At the upscale “thrift” store here, the prices are similar to what one pays for a new product. The affluent “slum” it, for a good cause, because shopping at that “thrift” store seems more an act of publicly displayed charity, than an act of good sense. That manager of that store was actually offended, when I would not pay $5 for an old, empty, four litre jar with a rusty metal lid. I walked out, offended myself by the price, and the expectation of cheerful acceptance of that price for the sake of “charity”; I bought a similar jar new; the new jar cost four dollars.

Shopping in the “Malibu of the North” has a nightmarish quality to it.

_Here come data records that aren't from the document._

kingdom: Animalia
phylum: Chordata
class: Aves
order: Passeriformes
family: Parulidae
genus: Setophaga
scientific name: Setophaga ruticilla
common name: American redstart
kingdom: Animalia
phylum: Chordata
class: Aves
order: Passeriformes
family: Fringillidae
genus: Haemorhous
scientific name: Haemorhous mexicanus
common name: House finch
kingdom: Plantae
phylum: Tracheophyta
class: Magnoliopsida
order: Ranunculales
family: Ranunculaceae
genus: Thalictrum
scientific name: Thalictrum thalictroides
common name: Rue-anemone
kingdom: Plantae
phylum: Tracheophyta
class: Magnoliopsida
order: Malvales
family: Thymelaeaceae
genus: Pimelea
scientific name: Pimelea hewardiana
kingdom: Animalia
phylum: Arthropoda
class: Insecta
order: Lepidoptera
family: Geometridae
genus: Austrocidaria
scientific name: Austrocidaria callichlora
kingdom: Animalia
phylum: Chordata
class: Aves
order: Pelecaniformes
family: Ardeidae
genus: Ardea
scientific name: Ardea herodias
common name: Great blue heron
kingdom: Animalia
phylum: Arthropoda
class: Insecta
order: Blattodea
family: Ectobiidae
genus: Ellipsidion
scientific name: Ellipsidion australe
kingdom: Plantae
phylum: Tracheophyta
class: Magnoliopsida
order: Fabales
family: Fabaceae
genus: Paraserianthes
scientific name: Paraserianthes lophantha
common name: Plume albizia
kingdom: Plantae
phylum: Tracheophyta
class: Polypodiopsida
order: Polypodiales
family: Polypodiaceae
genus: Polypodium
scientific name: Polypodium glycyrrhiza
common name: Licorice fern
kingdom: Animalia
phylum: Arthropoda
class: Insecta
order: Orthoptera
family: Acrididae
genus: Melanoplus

I can’t sit out for long either because of the bugs. They drive me bananas. They also hitch a ride on the backs of the dogs when I let them in and then they fly around the room all evening, me with fly swatter in hand batting wildly about for hours.

I do understand that we must coexist with the smaller creatures of the earth, but if they just wouldn’t want to get so up close and personal with me. Give me some space!

I feel like we live in the country here with all the flora and fauna around our neighborhood, but just down the street and up one block is a major city shopping area and hoards of civilization, crime, sirens, fire trucks, all the things that make city people want to go live in the country…


Bex, it sounds like you enjoy the best of both worlds where you are, beautiful yard, accessible shopping. And also the worst of both worlds, the bugs! and the urban noise and activity!

ava south

We have mosquitoes here too but the county flies planes over during the worst of it. Don’t know what kind of stuff they drop on us. I live in a quiet neighborhood and go to the Goodwill thrift store once in a while. I also donate my “outgrown ” clothes to them. I can’t imagine having to live among spoiled affluent “citiots.


Ava, I love a good thrift store. My coworker and I exchanged info on the best ones, which are an hour or more drive. Worth it though, for a day of good shopping!